A questo proposito è utile rammentare come non sia sufficiente, ai fini dell’affermazione della responsabilità in materia di reati colposi, determinare i contorni di un comportamento corrispondente alla violazione di una norma cautelare (in questo caso omessa diagnosi di occlusione intestinale o perforazione intestinale ed omesso ricovero del paziente), ma è necessario che tale violazione si innesti sul decorso causale determinando il tipo di evento che la norma violata mira a scongiurare (cfr. Sez. 4, Sentenza n. 1819 del 03/10/2014, dep. 15/01/2015, Rv. 261768 – 01). Deve inoltre evidenziarsi come l’aspetto riguardante l’accertamento della causalità nei reati colposi, anche nel campo della colpa medica professionale, dopo iniziali oscillazioni della giurisprudenza di legittimità, debba essere risolto non sulla base di coefficienti statistici, secondo la superata teoria propugnata in passato, ma deve essere verificato alla stregua di un giudizio di elevata probabilità logica, che, a sua volta, deve essere fondato, oltre che su un ragionamento deduttivo basato sulle generalizzazioni scientifiche, anche su un giudizio di tipo induttivo circa il ruolo salvifico della condotta omessa, elaborato sull’analisi della caratterizzazione del fatto storico e focalizzato sulle particolarità del caso concreto (così ex multis Sez. 4, Sentenza n. 26491 del 11/05/2016, Ceglie, Rv. 267734).

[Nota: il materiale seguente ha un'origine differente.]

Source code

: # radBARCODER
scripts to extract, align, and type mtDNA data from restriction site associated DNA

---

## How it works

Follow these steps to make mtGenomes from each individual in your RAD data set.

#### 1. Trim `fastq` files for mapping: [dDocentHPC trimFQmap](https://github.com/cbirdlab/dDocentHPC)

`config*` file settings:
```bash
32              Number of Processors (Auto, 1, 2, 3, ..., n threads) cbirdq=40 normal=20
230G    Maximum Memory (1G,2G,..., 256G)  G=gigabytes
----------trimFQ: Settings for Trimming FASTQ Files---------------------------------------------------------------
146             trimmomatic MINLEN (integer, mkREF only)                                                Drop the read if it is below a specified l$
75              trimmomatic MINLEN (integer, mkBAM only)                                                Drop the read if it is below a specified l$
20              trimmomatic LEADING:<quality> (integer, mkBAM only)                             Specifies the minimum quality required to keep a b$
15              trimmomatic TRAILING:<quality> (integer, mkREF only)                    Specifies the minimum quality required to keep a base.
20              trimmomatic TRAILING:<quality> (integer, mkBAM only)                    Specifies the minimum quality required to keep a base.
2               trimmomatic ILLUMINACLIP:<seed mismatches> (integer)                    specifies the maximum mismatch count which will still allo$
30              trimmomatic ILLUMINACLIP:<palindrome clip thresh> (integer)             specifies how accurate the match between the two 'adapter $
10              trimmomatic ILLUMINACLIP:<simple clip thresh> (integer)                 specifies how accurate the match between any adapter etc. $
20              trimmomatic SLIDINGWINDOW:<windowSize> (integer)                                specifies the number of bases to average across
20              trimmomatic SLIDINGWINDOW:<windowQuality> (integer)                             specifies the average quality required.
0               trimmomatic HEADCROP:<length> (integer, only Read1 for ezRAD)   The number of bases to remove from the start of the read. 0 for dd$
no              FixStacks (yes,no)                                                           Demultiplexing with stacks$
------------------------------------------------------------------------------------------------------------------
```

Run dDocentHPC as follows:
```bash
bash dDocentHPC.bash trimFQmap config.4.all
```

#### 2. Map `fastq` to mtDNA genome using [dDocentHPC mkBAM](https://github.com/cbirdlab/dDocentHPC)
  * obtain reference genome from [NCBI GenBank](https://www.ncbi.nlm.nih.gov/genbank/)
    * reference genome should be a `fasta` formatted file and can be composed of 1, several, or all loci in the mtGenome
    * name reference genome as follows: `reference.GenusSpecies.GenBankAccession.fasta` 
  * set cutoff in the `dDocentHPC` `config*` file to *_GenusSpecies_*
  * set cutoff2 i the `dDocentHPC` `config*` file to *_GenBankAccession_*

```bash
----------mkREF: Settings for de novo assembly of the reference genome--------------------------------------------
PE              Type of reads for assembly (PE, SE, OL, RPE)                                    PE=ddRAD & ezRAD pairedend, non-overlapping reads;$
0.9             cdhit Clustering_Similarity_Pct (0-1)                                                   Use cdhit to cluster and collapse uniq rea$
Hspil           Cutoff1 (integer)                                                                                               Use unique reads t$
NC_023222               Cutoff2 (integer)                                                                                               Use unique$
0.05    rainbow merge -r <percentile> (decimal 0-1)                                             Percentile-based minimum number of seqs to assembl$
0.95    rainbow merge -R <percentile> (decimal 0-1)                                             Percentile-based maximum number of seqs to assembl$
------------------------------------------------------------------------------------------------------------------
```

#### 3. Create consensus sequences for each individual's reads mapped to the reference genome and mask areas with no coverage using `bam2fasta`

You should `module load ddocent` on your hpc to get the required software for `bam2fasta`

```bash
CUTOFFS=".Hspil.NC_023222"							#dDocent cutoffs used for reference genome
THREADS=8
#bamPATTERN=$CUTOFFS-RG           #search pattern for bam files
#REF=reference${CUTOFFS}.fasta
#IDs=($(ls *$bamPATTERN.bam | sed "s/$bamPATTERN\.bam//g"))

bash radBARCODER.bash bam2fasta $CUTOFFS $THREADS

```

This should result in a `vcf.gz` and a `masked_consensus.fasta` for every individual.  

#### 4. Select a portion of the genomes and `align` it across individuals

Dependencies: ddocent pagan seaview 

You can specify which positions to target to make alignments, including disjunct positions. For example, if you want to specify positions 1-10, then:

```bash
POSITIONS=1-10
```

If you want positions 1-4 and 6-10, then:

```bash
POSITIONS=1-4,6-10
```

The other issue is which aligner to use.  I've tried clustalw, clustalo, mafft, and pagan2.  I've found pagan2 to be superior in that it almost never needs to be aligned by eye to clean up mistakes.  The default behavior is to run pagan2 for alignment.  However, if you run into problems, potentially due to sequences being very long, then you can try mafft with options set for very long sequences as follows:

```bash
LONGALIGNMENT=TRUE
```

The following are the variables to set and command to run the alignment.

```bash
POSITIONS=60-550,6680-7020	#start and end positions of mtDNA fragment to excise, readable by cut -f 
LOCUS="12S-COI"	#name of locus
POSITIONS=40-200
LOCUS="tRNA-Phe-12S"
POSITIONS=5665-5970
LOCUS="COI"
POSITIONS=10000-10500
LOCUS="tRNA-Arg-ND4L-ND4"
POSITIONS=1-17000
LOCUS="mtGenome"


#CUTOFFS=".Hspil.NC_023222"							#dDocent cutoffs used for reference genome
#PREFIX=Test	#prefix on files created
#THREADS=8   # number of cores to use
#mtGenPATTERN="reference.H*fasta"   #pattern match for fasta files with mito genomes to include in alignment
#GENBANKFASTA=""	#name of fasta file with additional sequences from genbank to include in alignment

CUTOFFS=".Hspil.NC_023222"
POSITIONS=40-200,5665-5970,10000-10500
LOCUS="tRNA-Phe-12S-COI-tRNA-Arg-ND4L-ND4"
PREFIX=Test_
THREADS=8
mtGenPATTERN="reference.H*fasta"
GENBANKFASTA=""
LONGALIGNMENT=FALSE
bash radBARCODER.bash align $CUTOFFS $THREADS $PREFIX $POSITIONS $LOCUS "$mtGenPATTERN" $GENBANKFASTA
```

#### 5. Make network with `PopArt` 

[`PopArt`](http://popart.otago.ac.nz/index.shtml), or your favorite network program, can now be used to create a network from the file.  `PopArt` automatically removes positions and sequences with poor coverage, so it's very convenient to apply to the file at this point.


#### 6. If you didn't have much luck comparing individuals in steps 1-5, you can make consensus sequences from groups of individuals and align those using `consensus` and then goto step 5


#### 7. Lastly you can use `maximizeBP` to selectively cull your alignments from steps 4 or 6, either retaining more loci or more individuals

Tale impostazione, frutto della elaborazione di principi sviluppatisi a partire dalla nota sentenza a Sezioni unite Franzese (Sez. U, n. 30328 del 10/07/2002, Rv. 222139 – 01) impone che, ai fini della determinazione del decorso causale, la condizione che ha determinato l’evento debba essere individuata con elevato grado di credibilità razionale sulla base della valutazione delle circostanze del caso e previa esclusione dell’efficienza causale di alternativi meccanismi eziologici.

Infine, il ragionamento controfattuale deve essere svolto dal giudice di merito in riferimento alla specifica attività (diagnostica, terapeutica, di vigilanza e salvaguardia dei parametri vitali del paziente o altro) che era richiesta al sanitario e che si assume essere idonea, ove realizzata, a scongiurare l’evento lesivo con alto grado di credibilità razionale (ex multis Sez. 4, Sentenza n. 50975 del 19/07/2017, Rv. 271533 – 01). Occorre quindi che il giudizio esplicativo, il quale necessariamente deve precedere ogni successivo passaggio logico deduttivo riguardante il nesso causale ed il giudizio controfattuale, sia il più analitico possibile, dovendo darsi conto della evoluzione della malattia, della tempistíca degli interventi doverosi, della prevedibilità del decorso, della evitabilità dell’evento>.